И это — лишь одна из многих драм, которые разыгрывались в этом ресторане. Да, почему-то, несмотря на пафос, несмотря на роскошь, несмотря на выгодное местоположение, этому месту был свойственен этакий нехороший надрыв. Вот, например, рассказ Тургенева "Несчастная":

"- Выиграл-с, выиграл у офицера, у гвардейца! Вчера только из Петербурга прикатил. И какое стечение обстоятельств! Стоит рассказать… да тут неловко. Пойдемте к Яру: два шага всего. Сказано, я угощаю!

Нам, быть может, следовало отказаться, но мы пошли без возражений…

У Яра нас провели в особую комнату, подали ужин, принесли шампанского. Виктор рассказал нам со всеми подробностями, как он в одном приятном доме встретил этого офицера-гвардейца, очень милого малого и хорошей фамилии, только без царя в голове; как они познакомились, как он, офицер то есть, вздумал для шутки предложить ему, Виктору, играть в дурачки старыми картами, почти что на орехи и с тем условием, чтоб офицеру играть на счастие Вильгельмины, а Виктору на свое собственное счастие; как потом пошло дело на пари.

— А у меня-то, у меня-то,- воскликнул Виктор, и вскочил, и в ладоши захлопал,- всего шесть рублей в кармане. Представьте! И сначала я совсем профершпилился… Каково положение?! Только тут, уж я не знаю чьими молитвами,, фортуна улыбнулась. Тот горячиться стал, все карты показывает… Глядь! семьсот пятьдесят рублей и пробухал! Стал еще просить поиграть, ну, да я малый не промах, думаю: нет, этакою благодатью злоупотреблять не надо; шапку сгреб и марш! Вот теперь и старику незачем кланяться, и товарищей угостить можно… Эй! человек! Еще бутылку! Господа, чокнемтесь!

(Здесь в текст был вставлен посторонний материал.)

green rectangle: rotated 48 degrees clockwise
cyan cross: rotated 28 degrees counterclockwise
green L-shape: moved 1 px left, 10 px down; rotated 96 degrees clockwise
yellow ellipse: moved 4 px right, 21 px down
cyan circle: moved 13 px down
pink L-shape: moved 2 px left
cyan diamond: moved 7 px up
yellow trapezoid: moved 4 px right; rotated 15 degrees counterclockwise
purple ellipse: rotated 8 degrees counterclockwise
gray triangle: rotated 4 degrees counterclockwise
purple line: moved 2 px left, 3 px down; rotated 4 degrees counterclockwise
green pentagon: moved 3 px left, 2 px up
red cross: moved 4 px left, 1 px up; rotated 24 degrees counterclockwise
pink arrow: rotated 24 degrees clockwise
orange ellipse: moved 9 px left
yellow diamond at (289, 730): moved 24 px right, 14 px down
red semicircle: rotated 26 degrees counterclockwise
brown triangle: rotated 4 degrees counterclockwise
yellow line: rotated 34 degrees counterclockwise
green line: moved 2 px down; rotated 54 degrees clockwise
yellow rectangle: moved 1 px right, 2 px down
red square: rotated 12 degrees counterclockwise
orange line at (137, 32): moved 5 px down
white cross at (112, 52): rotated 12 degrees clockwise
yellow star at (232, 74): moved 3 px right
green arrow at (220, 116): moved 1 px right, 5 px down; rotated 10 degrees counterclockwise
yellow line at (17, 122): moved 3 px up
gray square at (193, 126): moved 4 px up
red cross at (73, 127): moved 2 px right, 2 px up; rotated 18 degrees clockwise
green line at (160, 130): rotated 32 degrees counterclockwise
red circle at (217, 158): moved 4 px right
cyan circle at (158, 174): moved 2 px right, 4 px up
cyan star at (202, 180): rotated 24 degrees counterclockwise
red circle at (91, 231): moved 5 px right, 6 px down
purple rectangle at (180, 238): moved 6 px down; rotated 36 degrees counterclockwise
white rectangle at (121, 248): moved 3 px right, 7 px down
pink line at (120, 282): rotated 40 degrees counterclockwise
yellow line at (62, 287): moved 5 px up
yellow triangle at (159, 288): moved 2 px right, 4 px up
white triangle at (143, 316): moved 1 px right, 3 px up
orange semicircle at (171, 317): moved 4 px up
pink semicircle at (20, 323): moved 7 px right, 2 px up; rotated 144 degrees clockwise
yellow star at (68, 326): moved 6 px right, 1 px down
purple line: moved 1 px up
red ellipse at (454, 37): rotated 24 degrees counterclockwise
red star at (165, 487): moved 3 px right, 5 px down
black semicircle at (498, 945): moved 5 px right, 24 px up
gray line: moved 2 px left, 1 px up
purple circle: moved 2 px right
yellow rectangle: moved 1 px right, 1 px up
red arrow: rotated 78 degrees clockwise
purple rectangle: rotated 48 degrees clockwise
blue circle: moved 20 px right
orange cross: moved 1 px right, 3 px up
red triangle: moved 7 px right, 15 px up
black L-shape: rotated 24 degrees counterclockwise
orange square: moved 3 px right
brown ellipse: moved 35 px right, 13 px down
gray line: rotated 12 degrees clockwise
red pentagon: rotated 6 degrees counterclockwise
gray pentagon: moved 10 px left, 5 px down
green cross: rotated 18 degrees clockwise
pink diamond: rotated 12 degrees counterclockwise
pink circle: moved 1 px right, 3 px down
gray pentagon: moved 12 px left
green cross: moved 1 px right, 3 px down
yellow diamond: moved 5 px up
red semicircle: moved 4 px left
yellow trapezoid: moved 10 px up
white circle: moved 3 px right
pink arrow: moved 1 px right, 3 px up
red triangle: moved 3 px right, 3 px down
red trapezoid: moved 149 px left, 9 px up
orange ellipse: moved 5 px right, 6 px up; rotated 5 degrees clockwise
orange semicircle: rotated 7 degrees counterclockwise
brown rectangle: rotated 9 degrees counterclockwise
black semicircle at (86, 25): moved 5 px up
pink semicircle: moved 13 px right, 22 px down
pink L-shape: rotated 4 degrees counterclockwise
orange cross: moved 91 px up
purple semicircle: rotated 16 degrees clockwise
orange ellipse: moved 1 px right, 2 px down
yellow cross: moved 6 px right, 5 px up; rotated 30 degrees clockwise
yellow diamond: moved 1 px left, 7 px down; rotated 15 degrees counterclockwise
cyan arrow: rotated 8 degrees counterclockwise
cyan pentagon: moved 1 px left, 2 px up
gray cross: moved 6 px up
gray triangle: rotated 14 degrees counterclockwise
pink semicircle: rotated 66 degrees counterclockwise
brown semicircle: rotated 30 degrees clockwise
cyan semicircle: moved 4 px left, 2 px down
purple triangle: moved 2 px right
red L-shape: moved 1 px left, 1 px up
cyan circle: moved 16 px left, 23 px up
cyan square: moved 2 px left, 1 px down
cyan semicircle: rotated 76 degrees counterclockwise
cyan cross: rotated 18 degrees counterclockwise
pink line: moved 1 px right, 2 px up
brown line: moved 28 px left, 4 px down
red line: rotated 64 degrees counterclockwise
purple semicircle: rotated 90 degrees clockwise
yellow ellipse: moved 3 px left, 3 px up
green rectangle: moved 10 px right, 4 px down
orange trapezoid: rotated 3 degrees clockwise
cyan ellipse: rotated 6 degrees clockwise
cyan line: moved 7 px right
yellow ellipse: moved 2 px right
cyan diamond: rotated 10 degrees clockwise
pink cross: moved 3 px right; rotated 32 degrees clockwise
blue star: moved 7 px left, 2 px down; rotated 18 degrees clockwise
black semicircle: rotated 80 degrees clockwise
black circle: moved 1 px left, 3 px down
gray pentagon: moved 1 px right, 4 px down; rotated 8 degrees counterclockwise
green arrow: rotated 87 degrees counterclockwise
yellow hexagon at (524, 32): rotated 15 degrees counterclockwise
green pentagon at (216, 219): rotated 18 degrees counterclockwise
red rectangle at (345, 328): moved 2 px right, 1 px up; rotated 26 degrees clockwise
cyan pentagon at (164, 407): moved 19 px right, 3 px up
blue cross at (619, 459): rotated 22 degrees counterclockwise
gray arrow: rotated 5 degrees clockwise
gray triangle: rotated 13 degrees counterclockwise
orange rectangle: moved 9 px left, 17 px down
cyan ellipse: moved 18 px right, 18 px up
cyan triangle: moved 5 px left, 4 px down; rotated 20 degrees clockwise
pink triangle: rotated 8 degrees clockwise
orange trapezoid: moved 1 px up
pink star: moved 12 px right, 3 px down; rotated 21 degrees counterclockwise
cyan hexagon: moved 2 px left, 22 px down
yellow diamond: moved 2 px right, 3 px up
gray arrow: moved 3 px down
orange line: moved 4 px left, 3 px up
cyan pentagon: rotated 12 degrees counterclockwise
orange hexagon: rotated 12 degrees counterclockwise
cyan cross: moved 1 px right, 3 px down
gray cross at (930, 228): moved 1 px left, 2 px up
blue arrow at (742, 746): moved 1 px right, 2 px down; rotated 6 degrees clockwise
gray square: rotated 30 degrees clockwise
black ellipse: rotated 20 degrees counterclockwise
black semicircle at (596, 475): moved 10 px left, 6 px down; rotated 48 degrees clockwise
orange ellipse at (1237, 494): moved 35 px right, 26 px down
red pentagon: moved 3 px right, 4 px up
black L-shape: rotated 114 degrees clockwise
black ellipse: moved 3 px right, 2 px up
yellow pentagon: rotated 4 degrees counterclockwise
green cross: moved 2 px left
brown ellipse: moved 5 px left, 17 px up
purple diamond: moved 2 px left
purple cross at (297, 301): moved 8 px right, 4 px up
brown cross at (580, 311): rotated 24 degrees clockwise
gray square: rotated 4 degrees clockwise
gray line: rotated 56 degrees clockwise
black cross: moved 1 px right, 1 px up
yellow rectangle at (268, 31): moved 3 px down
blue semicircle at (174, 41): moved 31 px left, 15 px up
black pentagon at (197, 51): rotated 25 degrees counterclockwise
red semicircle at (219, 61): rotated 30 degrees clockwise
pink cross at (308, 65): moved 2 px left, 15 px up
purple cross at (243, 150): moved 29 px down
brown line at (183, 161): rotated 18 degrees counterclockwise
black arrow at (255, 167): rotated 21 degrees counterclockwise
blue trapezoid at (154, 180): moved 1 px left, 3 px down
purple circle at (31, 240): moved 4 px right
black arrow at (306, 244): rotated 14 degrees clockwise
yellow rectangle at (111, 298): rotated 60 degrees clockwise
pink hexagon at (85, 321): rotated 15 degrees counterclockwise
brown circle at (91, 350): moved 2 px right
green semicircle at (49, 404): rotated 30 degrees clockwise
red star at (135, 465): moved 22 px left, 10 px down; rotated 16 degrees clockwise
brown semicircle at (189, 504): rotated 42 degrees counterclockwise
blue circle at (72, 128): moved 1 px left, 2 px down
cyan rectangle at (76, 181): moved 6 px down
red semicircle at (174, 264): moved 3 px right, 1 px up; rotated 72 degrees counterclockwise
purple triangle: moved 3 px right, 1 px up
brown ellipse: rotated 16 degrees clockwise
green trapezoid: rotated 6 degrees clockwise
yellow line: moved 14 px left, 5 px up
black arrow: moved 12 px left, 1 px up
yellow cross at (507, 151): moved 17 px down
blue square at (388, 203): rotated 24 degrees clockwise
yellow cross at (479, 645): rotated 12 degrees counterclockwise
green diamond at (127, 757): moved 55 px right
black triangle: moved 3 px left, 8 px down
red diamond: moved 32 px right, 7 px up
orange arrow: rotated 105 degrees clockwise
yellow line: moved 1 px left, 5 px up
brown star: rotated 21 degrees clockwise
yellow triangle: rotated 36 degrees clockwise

Мы чокнулись с Виктором и продолжали пить и смеяться, хотя рассказ его нам вовсе не понравился, да и самое его общество нам удовольствия доставляло мало. Он принялся любезничать, балагурить, расходился, одним словом, и сделался еще противнее. Виктор заметил наконец, какое он производил на нас впечатление, и насупился; речи его стали отрывистей, взгляды мрачнее. Он начал зевать, объявил, что спать хочет, и, обругав со свойственною ему грубостью трактирного слугу за худо прочищенный чубук, внезапно, с выраженьем вызова на искривленном лице, обратился к Фустову:

— Послушайте-ка, Александр Давыдыч,- промолвил он,- скажите, пожалуйста, за что вы меня презираете?" 

Но в середине девятнадцатого века "Яр" переместился в Петровский парк, и уже там стал местом абсолютно безмятежным.

Булат же Окуджава, тем не менее, воспринимал тот, старый "Яр" как воплощение если не безмятежности, то уж, по крайней мере, задушевности старой Москвы:

Былое нельзя воротить и печалиться не о чем,
у каждой эпохи свои подрастают леса.
А все-таки жаль, что нельзя с Александром Сергеичем
поужинать в «Яр» заскочить хоть на четверть часа.

Эх, не знал Булат Шалвович об особенностях этого ресторана. А, может быть, и знал, да только не хотелось ему лишний раз расстраиваться.

* * *

В этом же доме, кстати, останавливался Джон Фильд, ирландский композитор, выбравший в качестве места жительства Россию. Сейчас это имя почти позабыто, а в первой половине девятнадцатого века он поистине блистал. Сам Михаил Глинка сокрушался: "Я учился играть на фортепиано у знаменитого Фильда, и, к сожалению, взял у него только три урока, ибо он уехал в Москву… До сих пор хорошо помню его сильную, мягкую и отчетливую игру. Казалось, что не он ударял по клавишам, а сами пальцы падали на них, подобно крупным каплям дождя, и рассыпались жемчугом по бархату".

Но героям Льва Толстого и Тургенева было, конечно, не до Фильда. Их одолевали страсти, к музыке никак не относящиеся.

* * *

А после революции здесь разместилась мастерская РОСТа. Лев Никулин вспоминал: "Мастерская помещалась в подвале и напоминала цех завода тех времен: изморозь на стенах, тусклый электрический свет и сам поэт (Маяковский — АМ.) с кистью в руках над разостланными на полу листами шершавой оберточной бумаги. Конечно, он не был в одиночестве, здесь всегда были люди, помогавшие Владимиру Владимировичу или просто заглядывавшие сюда перекинуться несколькими словами, потолковать о новостях, посмеяться. Время было тяжкое, но была несокрушимая уверенность в том, что революция одолеет белых, интервентов и голод; смех был признаком силы, веры в будущее, не легкомыслия".

Про "Яр" в то время, разумеется, никто не вспоминал.